[YOUR OBJECTIVE]:
Each record beneath this sentence is to be transcribed exactly as it reads.

Items listed in a dataset
+ + + + +

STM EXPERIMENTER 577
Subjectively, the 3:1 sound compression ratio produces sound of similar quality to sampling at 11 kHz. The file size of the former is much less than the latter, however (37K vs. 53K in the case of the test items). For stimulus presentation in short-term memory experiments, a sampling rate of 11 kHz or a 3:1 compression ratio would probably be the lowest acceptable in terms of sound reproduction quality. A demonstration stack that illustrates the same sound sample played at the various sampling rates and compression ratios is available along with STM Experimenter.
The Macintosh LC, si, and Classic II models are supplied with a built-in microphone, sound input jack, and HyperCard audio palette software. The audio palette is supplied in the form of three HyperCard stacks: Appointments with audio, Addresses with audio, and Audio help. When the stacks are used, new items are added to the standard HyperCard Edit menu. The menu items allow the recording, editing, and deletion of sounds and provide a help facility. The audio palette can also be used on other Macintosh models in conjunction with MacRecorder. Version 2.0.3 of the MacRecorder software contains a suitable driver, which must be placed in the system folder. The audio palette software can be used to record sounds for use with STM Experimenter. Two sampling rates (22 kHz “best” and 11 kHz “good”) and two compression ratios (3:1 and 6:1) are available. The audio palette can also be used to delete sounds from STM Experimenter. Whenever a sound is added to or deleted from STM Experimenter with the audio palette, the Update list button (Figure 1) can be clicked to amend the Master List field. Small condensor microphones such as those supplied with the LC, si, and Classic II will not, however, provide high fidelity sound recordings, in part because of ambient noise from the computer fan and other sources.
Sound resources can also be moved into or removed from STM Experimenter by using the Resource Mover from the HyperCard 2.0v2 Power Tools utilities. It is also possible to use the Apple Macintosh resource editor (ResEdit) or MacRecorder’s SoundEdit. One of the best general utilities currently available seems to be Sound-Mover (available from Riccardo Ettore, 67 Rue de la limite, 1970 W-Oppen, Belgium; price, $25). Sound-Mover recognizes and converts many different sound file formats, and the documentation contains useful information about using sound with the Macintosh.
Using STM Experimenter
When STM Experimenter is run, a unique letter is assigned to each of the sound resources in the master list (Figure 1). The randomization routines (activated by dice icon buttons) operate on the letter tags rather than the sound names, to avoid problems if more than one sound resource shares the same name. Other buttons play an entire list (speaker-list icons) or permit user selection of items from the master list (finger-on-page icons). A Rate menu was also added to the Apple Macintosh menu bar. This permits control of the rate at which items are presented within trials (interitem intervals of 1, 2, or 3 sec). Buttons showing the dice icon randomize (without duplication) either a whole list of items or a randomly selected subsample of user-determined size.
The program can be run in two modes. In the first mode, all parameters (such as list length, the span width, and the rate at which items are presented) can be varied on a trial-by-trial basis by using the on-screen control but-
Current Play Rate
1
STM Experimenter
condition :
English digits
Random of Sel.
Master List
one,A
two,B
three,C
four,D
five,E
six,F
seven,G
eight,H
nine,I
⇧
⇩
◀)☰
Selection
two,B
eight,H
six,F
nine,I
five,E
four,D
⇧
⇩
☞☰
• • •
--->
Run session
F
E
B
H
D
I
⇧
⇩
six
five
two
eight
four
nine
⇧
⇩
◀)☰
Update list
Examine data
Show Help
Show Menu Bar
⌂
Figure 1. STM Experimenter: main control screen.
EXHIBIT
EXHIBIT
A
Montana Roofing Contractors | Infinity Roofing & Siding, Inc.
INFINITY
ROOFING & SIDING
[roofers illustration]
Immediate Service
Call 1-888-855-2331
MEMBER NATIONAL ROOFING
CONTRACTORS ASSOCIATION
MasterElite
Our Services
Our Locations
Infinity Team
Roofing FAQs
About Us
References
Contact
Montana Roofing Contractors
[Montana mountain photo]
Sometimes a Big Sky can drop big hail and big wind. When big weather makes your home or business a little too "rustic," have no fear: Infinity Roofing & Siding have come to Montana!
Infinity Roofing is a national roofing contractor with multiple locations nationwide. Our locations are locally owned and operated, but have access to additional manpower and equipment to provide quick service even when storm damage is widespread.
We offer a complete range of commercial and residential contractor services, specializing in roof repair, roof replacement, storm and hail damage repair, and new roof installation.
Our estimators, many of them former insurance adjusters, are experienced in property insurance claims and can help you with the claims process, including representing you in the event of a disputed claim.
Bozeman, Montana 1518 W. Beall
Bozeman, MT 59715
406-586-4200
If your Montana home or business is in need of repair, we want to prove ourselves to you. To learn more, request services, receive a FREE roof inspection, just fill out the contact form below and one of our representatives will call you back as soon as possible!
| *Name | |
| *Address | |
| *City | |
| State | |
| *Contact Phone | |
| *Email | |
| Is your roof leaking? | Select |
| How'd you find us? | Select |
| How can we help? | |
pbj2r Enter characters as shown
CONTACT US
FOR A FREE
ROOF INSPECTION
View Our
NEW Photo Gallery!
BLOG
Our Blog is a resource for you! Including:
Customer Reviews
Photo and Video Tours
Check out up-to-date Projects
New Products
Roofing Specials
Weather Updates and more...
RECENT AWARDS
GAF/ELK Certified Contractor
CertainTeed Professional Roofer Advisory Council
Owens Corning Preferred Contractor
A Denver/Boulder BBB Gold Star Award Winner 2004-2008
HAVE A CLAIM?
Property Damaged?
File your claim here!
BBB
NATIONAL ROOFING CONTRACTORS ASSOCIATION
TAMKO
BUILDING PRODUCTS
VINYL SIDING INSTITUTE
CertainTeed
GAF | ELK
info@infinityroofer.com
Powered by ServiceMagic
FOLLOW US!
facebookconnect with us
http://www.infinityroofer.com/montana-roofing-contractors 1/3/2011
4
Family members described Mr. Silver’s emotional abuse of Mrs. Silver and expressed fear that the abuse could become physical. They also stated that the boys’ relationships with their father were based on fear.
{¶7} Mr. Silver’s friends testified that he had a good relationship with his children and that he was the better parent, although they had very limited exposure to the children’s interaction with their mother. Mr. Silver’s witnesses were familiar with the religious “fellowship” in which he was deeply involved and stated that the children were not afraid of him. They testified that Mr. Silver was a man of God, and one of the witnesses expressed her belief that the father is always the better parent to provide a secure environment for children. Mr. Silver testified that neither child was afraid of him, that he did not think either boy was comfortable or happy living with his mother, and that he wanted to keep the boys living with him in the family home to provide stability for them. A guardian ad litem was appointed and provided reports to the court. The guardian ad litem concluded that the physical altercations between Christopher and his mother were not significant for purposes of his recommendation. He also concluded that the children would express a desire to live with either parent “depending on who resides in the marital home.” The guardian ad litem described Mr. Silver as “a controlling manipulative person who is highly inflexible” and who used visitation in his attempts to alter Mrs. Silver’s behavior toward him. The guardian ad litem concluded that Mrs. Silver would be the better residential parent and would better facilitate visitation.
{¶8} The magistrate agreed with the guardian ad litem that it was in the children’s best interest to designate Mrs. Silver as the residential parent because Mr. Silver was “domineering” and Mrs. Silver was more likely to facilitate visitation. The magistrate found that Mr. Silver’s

+ + + + +

[RESULT OF THIS TASK]:
STM EXPERIMENTER 577
Subjectively, the 3:1 sound compression ratio produces sound of similar quality to sampling at 11 kHz. The file size of the former is much less than the latter, however (37K vs. 53K in the case of the test items). For stimulus presentation in short-term memory experiments, a sampling rate of 11 kHz or a 3:1 compression ratio would probably be the lowest acceptable in terms of sound reproduction quality. A demonstration stack that illustrates the same sound sample played at the various sampling rates and compression ratios is available along with STM Experimenter.
The Macintosh LC, si, and Classic II models are supplied with a built-in microphone, sound input jack, and HyperCard audio palette software. The audio palette is supplied in the form of three HyperCard stacks: Appointments with audio, Addresses with audio, and Audio help. When the stacks are used, new items are added to the standard HyperCard Edit menu. The menu items allow the recording, editing, and deletion of sounds and provide a help facility. The audio palette can also be used on other Macintosh models in conjunction with MacRecorder. Version 2.0.3 of the MacRecorder software contains a suitable driver, which must be placed in the system folder. The audio palette software can be used to record sounds for use with STM Experimenter. Two sampling rates (22 kHz “best” and 11 kHz “good”) and two compression ratios (3:1 and 6:1) are available. The audio palette can also be used to delete sounds from STM Experimenter. Whenever a sound is added to or deleted from STM Experimenter with the audio palette, the Update list button (Figure 1) can be clicked to amend the Master List field. Small condensor microphones such as those supplied with the LC, si, and Classic II will not, however, provide high fidelity sound recordings, in part because of ambient noise from the computer fan and other sources.
Sound resources can also be moved into or removed from STM Experimenter by using the Resource Mover from the HyperCard 2.0v2 Power Tools utilities. It is also possible to use the Apple Macintosh resource editor (ResEdit) or MacRecorder’s SoundEdit. One of the best general utilities currently available seems to be Sound-Mover (available from Riccardo Ettore, 67 Rue de la limite, 1970 W-Oppen, Belgium; price, $25). Sound-Mover recognizes and converts many different sound file formats, and the documentation contains useful information about using sound with the Macintosh.
Using STM Experimenter
When STM Experimenter is run, a unique letter is assigned to each of the sound resources in the master list (Figure 1). The randomization routines (activated by dice icon buttons) operate on the letter tags rather than the sound names, to avoid problems if more than one sound resource shares the same name. Other buttons play an entire list (speaker-list icons) or permit user selection of items from the master list (finger-on-page icons). A Rate menu was also added to the Apple Macintosh menu bar. This permits control of the rate at which items are presented within trials (interitem intervals of 1, 2, or 3 sec). Buttons showing the dice icon randomize (without duplication) either a whole list of items or a randomly selected subsample of user-determined size.
The program can be run in two modes. In the first mode, all parameters (such as list length, the span width, and the rate at which items are presented) can be varied on a trial-by-trial basis by using the on-screen control but-
Current Play Rate
1
STM Experimenter
condition :
English digits
Random of Sel.
Master List
one,A
two,B
three,C
four,D
five,E
six,F
seven,G
eight,H
nine,I
⇧
⇩
◀)☰
Selection
two,B
eight,H
six,F
nine,I
five,E
four,D
⇧
⇩
☞☰
• • •
--->
Run session
F
E
B
H
D
I
⇧
⇩
six
five
two
eight
four
nine
⇧
⇩
◀)☰
Update list
Examine data
Show Help
Show Menu Bar
⌂
Figure 1. STM Experimenter: main control screen.
EXHIBIT
EXHIBIT
A
Montana Roofing Contractors | Infinity Roofing & Siding, Inc.
INFINITY
ROOFING & SIDING
[roofers illustration]
Immediate Service
Call 1-888-855-2331
MEMBER NATIONAL ROOFING
CONTRACTORS ASSOCIATION
MasterElite
Our Services
Our Locations
Infinity Team
Roofing FAQs
About Us
References
Contact
Montana Roofing Contractors
[Montana mountain photo]
Sometimes a Big Sky can drop big hail and big wind. When big weather makes your home or business a little too "rustic," have no fear: Infinity Roofing & Siding have come to Montana!
Infinity Roofing is a national roofing contractor with multiple locations nationwide. Our locations are locally owned and operated, but have access to additional manpower and equipment to provide quick service even when storm damage is widespread.
We offer a complete range of commercial and residential contractor services, specializing in roof repair, roof replacement, storm and hail damage repair, and new roof installation.
Our estimators, many of them former insurance adjusters, are experienced in property insurance claims and can help you with the claims process, including representing you in the event of a disputed claim.
Bozeman, Montana 1518 W. Beall
Bozeman, MT 59715
406-586-4200
If your Montana home or business is in need of repair, we want to prove ourselves to you. To learn more, request services, receive a FREE roof inspection, just fill out the contact form below and one of our representatives will call you back as soon as possible!
| *Name | |
| *Address | |
| *City | |
| State | |
| *Contact Phone | |
| *Email | |
| Is your roof leaking? | Select |
| How'd you find us? | Select |
| How can we help? | |
pbj2r Enter characters as shown
CONTACT US
FOR A FREE
ROOF INSPECTION
View Our
NEW Photo Gallery!
BLOG
Our Blog is a resource for you! Including:
Customer Reviews
Photo and Video Tours
Check out up-to-date Projects
New Products
Roofing Specials
Weather Updates and more...
RECENT AWARDS
GAF/ELK Certified Contractor
CertainTeed Professional Roofer Advisory Council
Owens Corning Preferred Contractor
A Denver/Boulder BBB Gold Star Award Winner 2004-2008
HAVE A CLAIM?
Property Damaged?
File your claim here!
BBB
NATIONAL ROOFING CONTRACTORS ASSOCIATION
TAMKO
BUILDING PRODUCTS
VINYL SIDING INSTITUTE
CertainTeed
GAF | ELK
info@infinityroofer.com
Powered by ServiceMagic
FOLLOW US!
facebookconnect with us
http://www.infinityroofer.com/montana-roofing-contractors 1/3/2011
4
Family members described Mr. Silver’s emotional abuse of Mrs. Silver and expressed fear that the abuse could become physical. They also stated that the boys’ relationships with their father were based on fear.
{¶7} Mr. Silver’s friends testified that he had a good relationship with his children and that he was the better parent, although they had very limited exposure to the children’s interaction with their mother. Mr. Silver’s witnesses were familiar with the religious “fellowship” in which he was deeply involved and stated that the children were not afraid of him. They testified that Mr. Silver was a man of God, and one of the witnesses expressed her belief that the father is always the better parent to provide a secure environment for children. Mr. Silver testified that neither child was afraid of him, that he did not think either boy was comfortable or happy living with his mother, and that he wanted to keep the boys living with him in the family home to provide stability for them. A guardian ad litem was appointed and provided reports to the court. The guardian ad litem concluded that the physical altercations between Christopher and his mother were not significant for purposes of his recommendation. He also concluded that the children would express a desire to live with either parent “depending on who resides in the marital home.” The guardian ad litem described Mr. Silver as “a controlling manipulative person who is highly inflexible” and who used visitation in his attempts to alter Mrs. Silver’s behavior toward him. The guardian ad litem concluded that Mrs. Silver would be the better residential parent and would better facilitate visitation.
{¶8} The magistrate agreed with the guardian ad litem that it was in the children’s best interest to designate Mrs. Silver as the residential parent because Mr. Silver was “domineering” and Mrs. Silver was more likely to facilitate visitation. The magistrate found that Mr. Silver’s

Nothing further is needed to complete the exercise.